I keep six honest serving men
(They taught me all I knew);
Their names are What and Why and When
And How and Where and Who.

While at Tokyo, several years ago, I was fortunate to visit several plants and manufacturing facilities, as well as gather, first hand, the Japanese self directed work groups and their supervisors/managers, as they performed extraordinary problem solving and quality improvement projects…not through asking ‘tough questions’ but more by following the basic framework laid out by Mr. Rudyard Kipling so many years ago.

Here is an example of how these ‘6 faithful serving men’ may be put to good use:
Problem – Sales are slipping in your Toronto location.

Ask: What do we know about the market? What could be causing us to lose sales? What are the competitors doing differently? and on and on…

Why: Why are we losing sales? Why are other branch offices not losing sales (London, Kitchener, Ajax, etc), Why did we lose that last deal? Why did our competitor win that last bid? and on and on…

When: When did we start losing business in Toronto? When did we lose our first big deal? When did our competitors start catching up on us? When were we not losing business in Toronto (these questions automatically trigger additional probing of ‘What’ were we doing differently when we were not losing business or when we were winning business? and on and on…

How: How can we stop the losses?

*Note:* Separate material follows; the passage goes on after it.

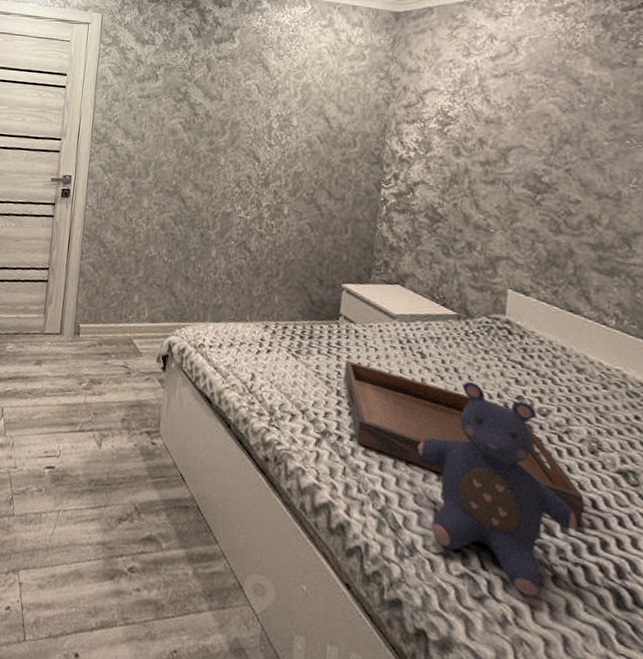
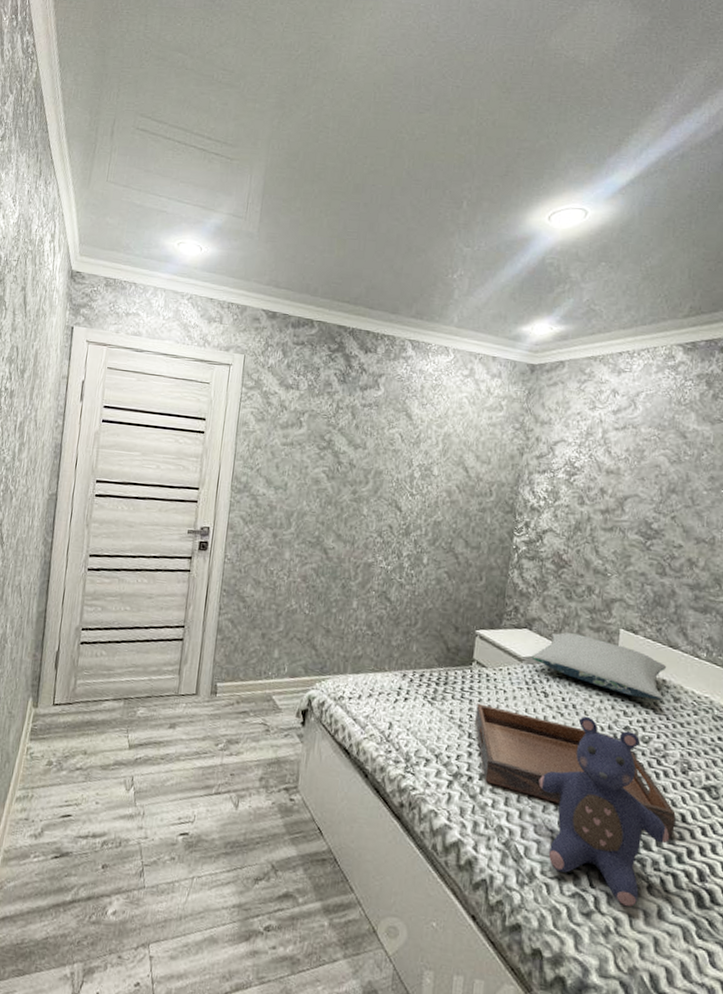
pillow: none [405,290,565,370] -> present [531,632,666,700]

How can we get back to a winning position in Toronto? How can we learn from our Competitors? How can we benchmark with other similar industries in our market that are doing better than us? and on and on…

Why: Why are our competitors doing better than us? Why did we lose that last bid/deal? Why are our competitors winning? Why do our customers seem to want to leave us now? Why did our customers not want to leave us in the past, why did we win that last big deal? (ask why 5 times at least for critical issues to get to the root cause) and on and on…

Who: Who are the members on our sale team who have still been winning business? Who are the members on our teams who have consistently been losing sales? Who were on the team that lost the last big deal? Who were on the team that won the last few big deals? Who are our top 3 competitors? Who are the clients who have stayed with us (re-use the Why question here – why did they stay?), and on and on…

So you can see that it is really not about tough questions but more a framework if questioning that will get you from point a to point b in better understanding almost any potential business or organizational roadblock you are trying to navigate through.